Dissect the molecular mechanisms of selective neuronal and regional vulnerability in Lewy body diseases (LBDs) using single-cell multi-omics

A fundamental characteristic of all neurodegenerative diseases is the pathology associated with the disease only affects particular neurons (‘selective neuronal vulnerability’) in particular brain regions (‘selective regional vulnerability’). The discovery of key pathways that regulate this differential susceptibility of neurons to degeneration holds great potential for the discovery of novel drug targets and the development of promising neuroprotective treatment strategies. However, the mechanisms underlying selective neuronal vulnerability have been difficult to dissect because of our limited ability to distinguish different neuronal subpopulations. Single cell/nucleus technology is an unbiased approach well suited for identifying and characterizing distinct cell populations in the brains.

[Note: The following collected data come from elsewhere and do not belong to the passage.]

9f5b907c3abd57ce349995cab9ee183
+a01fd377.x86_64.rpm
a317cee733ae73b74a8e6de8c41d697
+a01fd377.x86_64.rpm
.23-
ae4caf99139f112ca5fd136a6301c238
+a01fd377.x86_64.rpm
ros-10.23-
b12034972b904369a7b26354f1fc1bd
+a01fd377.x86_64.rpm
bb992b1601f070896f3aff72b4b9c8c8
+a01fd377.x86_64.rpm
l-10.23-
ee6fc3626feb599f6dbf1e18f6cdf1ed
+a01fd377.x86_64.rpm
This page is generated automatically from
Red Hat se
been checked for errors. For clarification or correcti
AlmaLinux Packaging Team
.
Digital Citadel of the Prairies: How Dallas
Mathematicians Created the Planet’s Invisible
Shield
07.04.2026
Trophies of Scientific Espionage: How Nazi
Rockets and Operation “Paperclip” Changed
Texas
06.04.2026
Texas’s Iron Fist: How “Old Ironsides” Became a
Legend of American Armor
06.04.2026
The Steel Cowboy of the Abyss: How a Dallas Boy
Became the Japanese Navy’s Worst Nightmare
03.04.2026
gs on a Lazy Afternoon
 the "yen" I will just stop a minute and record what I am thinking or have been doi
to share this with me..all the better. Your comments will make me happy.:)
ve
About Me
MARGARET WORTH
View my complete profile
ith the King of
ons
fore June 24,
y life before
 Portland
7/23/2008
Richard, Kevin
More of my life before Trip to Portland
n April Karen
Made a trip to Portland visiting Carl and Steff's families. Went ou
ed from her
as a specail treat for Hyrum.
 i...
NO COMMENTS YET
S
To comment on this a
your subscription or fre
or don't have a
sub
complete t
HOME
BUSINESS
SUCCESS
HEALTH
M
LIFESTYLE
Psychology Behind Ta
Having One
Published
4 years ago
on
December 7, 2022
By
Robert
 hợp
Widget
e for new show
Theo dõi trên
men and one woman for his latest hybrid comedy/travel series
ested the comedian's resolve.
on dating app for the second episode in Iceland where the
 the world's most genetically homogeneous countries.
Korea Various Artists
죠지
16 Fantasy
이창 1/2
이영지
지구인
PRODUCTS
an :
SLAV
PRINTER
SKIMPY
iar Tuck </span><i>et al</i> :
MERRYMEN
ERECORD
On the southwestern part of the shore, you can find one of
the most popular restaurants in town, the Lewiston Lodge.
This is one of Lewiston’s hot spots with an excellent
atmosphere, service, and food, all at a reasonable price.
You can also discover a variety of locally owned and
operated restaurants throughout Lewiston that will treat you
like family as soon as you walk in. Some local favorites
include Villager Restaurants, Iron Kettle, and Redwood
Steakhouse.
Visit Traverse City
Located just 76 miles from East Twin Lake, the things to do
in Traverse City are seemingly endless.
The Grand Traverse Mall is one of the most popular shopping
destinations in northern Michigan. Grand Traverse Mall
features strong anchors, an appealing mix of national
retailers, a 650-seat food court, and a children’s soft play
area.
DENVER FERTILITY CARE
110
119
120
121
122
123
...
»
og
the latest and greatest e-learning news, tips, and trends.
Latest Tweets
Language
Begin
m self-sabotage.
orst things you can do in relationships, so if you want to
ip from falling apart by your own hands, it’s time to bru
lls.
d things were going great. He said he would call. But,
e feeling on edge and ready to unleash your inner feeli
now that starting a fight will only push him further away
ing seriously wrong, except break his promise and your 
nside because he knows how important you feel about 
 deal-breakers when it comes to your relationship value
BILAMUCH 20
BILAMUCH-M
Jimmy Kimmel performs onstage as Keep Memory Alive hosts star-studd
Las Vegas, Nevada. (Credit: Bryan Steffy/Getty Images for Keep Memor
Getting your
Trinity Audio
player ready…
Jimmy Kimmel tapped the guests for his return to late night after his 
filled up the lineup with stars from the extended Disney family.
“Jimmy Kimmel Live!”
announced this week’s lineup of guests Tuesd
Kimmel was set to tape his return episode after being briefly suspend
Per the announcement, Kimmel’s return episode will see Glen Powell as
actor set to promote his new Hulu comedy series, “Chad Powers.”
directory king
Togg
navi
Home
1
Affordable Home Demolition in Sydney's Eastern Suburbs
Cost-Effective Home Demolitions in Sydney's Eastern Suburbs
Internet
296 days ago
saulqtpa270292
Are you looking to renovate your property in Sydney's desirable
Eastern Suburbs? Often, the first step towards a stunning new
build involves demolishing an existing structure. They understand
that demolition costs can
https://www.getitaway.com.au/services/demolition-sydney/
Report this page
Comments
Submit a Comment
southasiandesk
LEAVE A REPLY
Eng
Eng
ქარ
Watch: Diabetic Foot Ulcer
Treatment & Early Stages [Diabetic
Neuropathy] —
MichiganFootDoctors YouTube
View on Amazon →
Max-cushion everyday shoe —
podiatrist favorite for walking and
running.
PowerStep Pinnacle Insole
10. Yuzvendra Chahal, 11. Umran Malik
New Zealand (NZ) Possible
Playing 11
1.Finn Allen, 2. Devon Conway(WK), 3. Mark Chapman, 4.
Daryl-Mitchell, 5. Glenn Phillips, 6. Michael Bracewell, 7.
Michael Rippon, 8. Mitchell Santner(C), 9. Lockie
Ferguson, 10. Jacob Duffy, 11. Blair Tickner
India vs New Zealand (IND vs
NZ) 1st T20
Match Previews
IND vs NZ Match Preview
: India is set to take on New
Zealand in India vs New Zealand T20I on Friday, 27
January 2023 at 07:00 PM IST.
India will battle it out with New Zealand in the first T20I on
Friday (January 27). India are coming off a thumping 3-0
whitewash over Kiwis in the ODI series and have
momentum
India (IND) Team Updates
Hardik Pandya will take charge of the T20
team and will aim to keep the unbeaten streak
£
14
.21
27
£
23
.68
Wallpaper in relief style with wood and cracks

Lewy body diseases (LBDs) include Parkinson disease (PD), Parkinson disease dementia (PDD) and dementia with Lewy bodies (DLB). The three disorders can be viewed as existing on a spectrum of Lewy body disease because they share clinical, pathological, genetic and biochemical signatures. However, they have distinctive Lewy body deposition patterns that correlate with neuronal losses and clinical manifestations unique to each disease. We will generate a single-cell multi-omic atlas of different human brain regions from patients with Lewy body disease or cognitively normal controls. We will determine cell-type-specific transcriptomic and epigenomic changes for each cell type in the brain in each disease condition. By integrating multi-omic data, genomics, epigenomics and machine learning and analyzing disease-perturbed gene networks we will identify biomarkers to distinguish these closely related diseases and candidate targets for therapeutic treatment development.